Clinical studies have shown that subjects with sensitive skin exhibit a defective epidermal permeability barrier and reduced SCH 10, 13, whereas improvements in these epidermal functions alleviate both clinical signs and symptoms of sensitive skin, and lower LAST scores 10, 26, suggesting, at least in some cases, a link between epidermal functions and LAST scores. A study showed a positive correlation between stinging responses and TEWL 27. Indeed, we show here that LAST scores negatively correlated with SCH, whereas positively with TEWL, consist with previous findings 28. It is no surprise that compromised permeability barrier can enhance penetration of lactic acid, whereas reduced SCH can induce inflammation, which both can result in increased LAST scores. Thus, both SCH levels and TEWL rates could possibly predict LAST scores in subjects with abnormal epidermal function.

Pathomechanisms of sensitive skin are very complicated. It is generally accepted that development of sensitive skin could be attributable to epidermal dysfunction, increased neural and/or vascular reactivity, and inflammation, among which epidermal dysfunction appears particularly important. For example, acetone‐induced disruption of epidermal permeability barrier and SC hydration can increases nerve innervation 29, 30, leading to an increase in neural sensitivity. Moreover, either elevation in TEWL rates or reduction in SC hydration levels can upregulate expression levels of cutaneous cytokines and vascular endothelial growth factor, and increase mast cell infiltration in the dermis, resulting in the development of symptoms and signs associated with sensitive skin 31, 32, 33. Of course, involvements of transient receptor potential (TRP) vanilloid 1 and TRP melastatin 8 in sensation of sting, pain and itching are also appreciated 34, 35. Sensitive skin with LAST‐positive and ‐negative may represent the involvement of different pathomechanisms.
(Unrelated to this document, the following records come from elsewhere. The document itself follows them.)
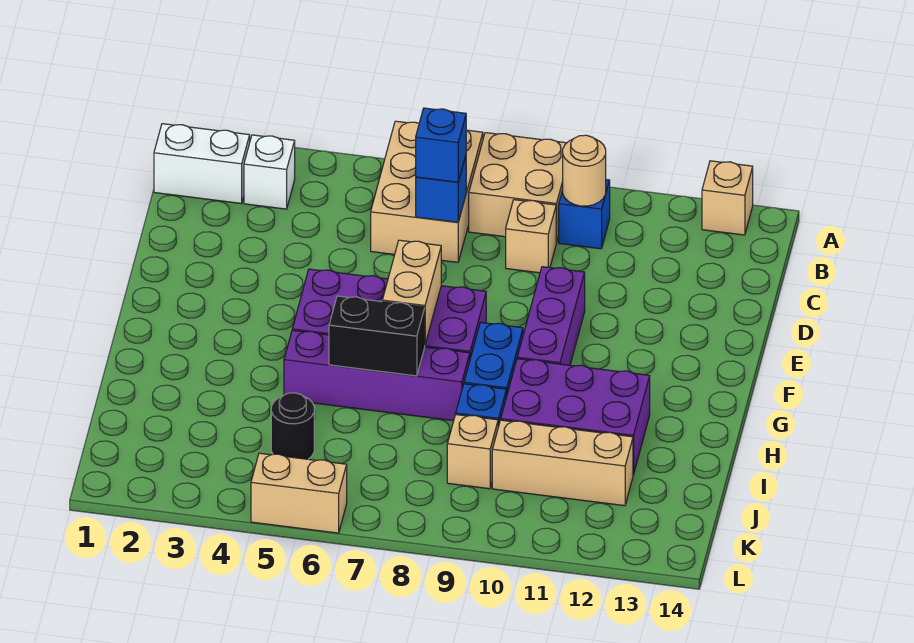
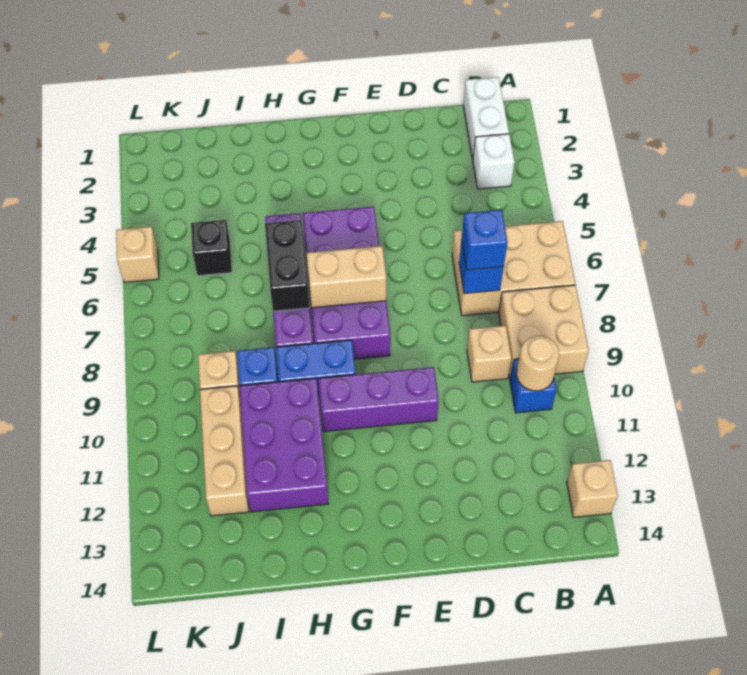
black 1x1 round brick [271,393,314,459] -> black 1x1 brick [191,220,232,276]
tan 1x2 brick [251,453,347,533] -> tan 1x1 brick [116,227,159,282]

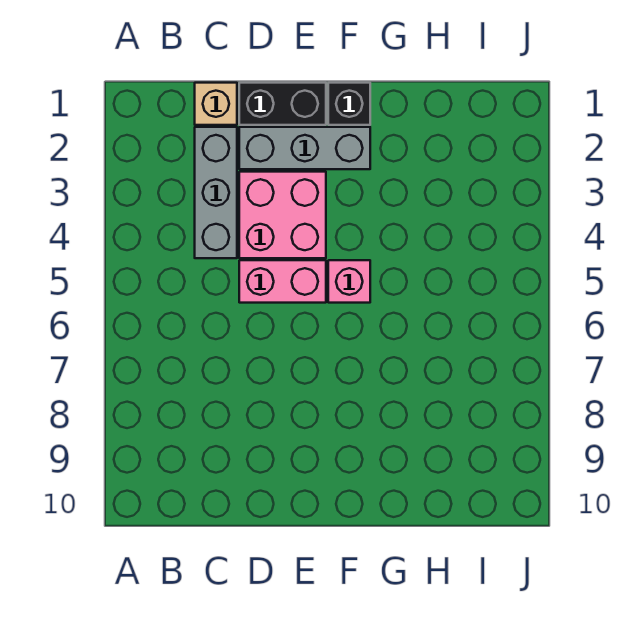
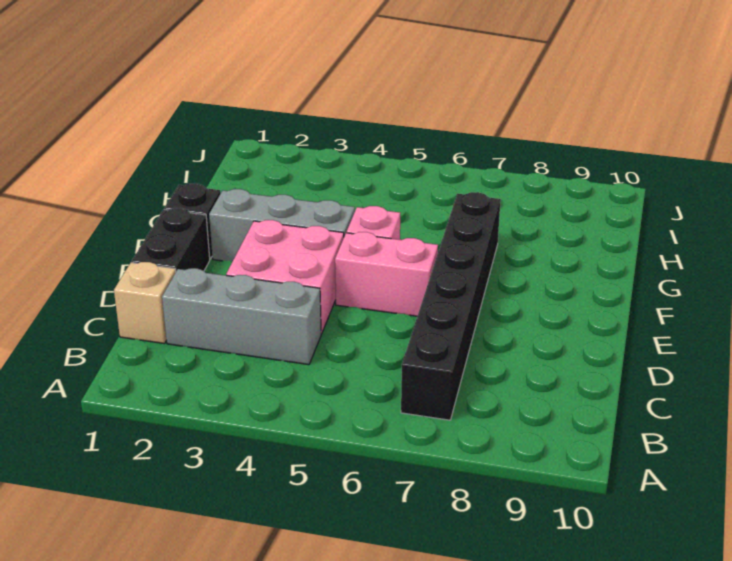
none -> black 1x6 brick [401,192,501,420]
grey 1x3 brick [239,127,370,169] -> grey 1x3 brick turned to [209,189,355,261]
pink 1x2 brick [239,260,326,303] -> pink 1x2 brick turned to [335,232,438,316]

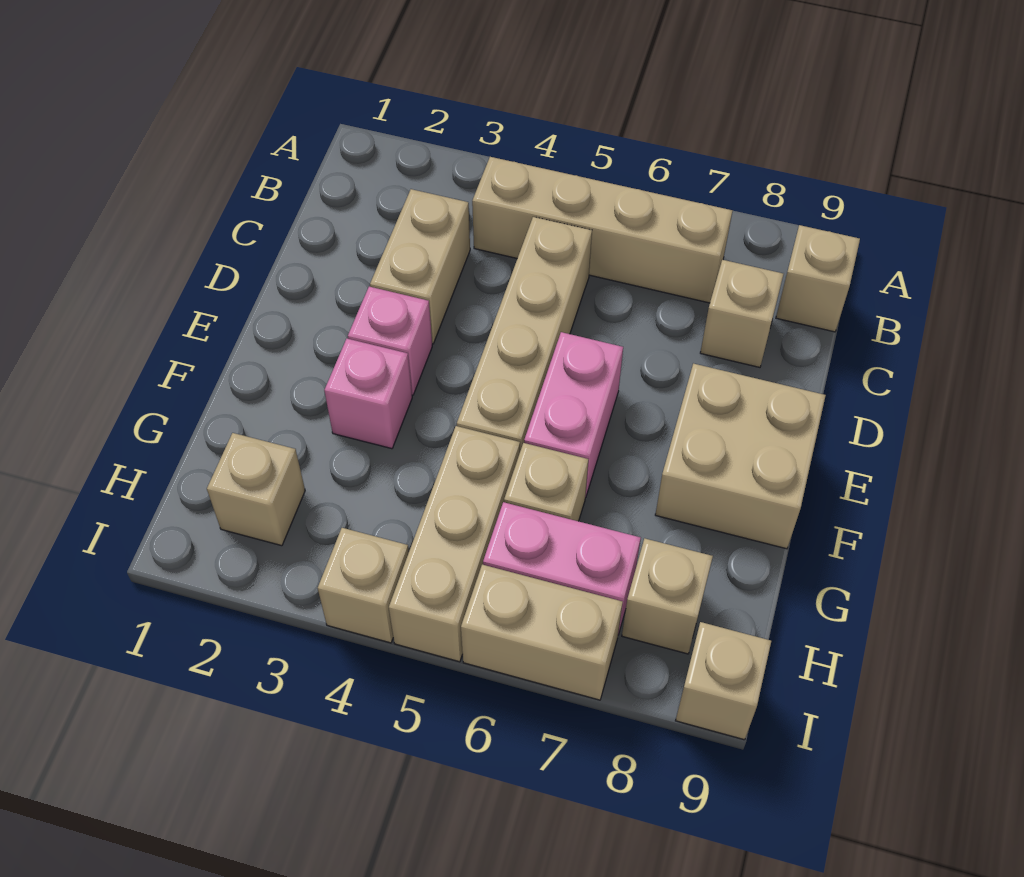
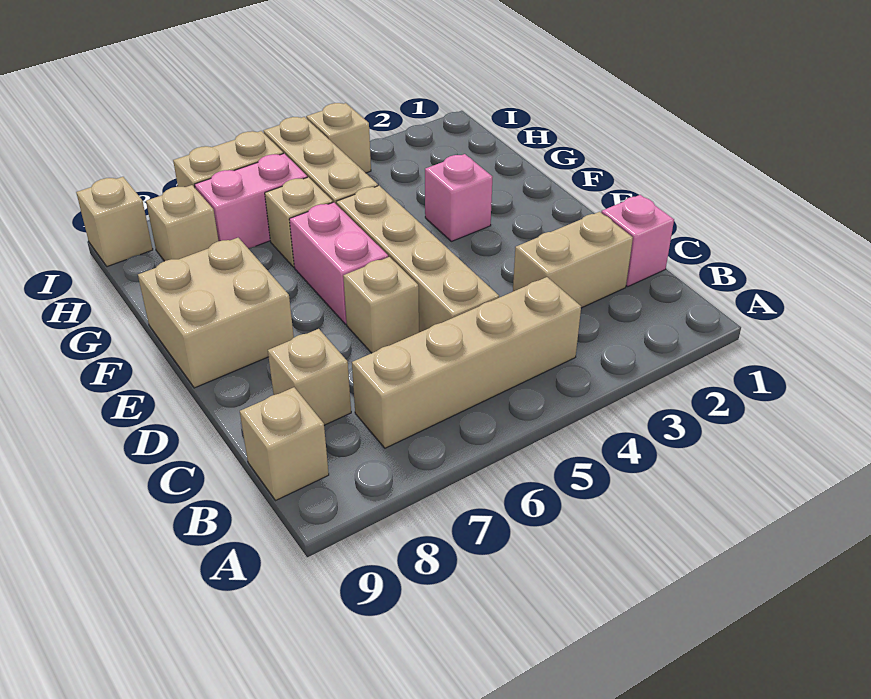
tan 1x2 brick [370,189,470,344] -> tan 1x2 brick turned to [513,212,633,308]
pink 1x1 brick [348,287,432,395] -> pink 1x1 brick moved to [601,195,674,286]
tan 1x1 brick [207,433,305,546] -> tan 1x1 brick moved to [343,257,419,353]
Although prior study demonstrated the age‐related difference in the prevalence of sensitive skin 36, here, we showed an age‐related difference in the scores of tautness. In contrast to prior study 20, we did not observe age‐associated changes in skin biophysical properties. The discrepant results between the present study and others could be because of the age range of subjects. The majority of subjects were in age 30s (13–65 years old), whereas in other study, subject were 0.5–94 years old 20. Moreover, declines in sebum content, SCH and skin surface pH occur at around age 50 years 20. Hence, age‐related differences in some biophysical properties and/or symptoms and signs of sensitive skin may not be identified because of such narrow range of age. In order to elucidate the age‐associated the characteristics of sensitive skin, it would be helpful to enrol subjects in a wide range of age.

Of note, the aims of the present study were to reveal the association of LAST with signs and symptoms of sensitive skin, and skin biophysical properties although atmospheric conditions can influence both skin biophysical properties and sensitive skin 27. It is likely that atmospheric conditions can also alter the association of LAST with signs and symptoms of sensitive skin, and skin biophysical properties. However, further studies are required to validate the presumption.

In summary, LAST scores are associated with sensitive skin with symptoms of stinging, itching, tautness and clinical sign of scaling. LAST may not be suitable for identification of sensitive skin mainly characterized by burning and erythema. Multiple approaches of assessments may be required to diagnose sensitive skin.

Conflict of interest

All authors have no conflicts of interest.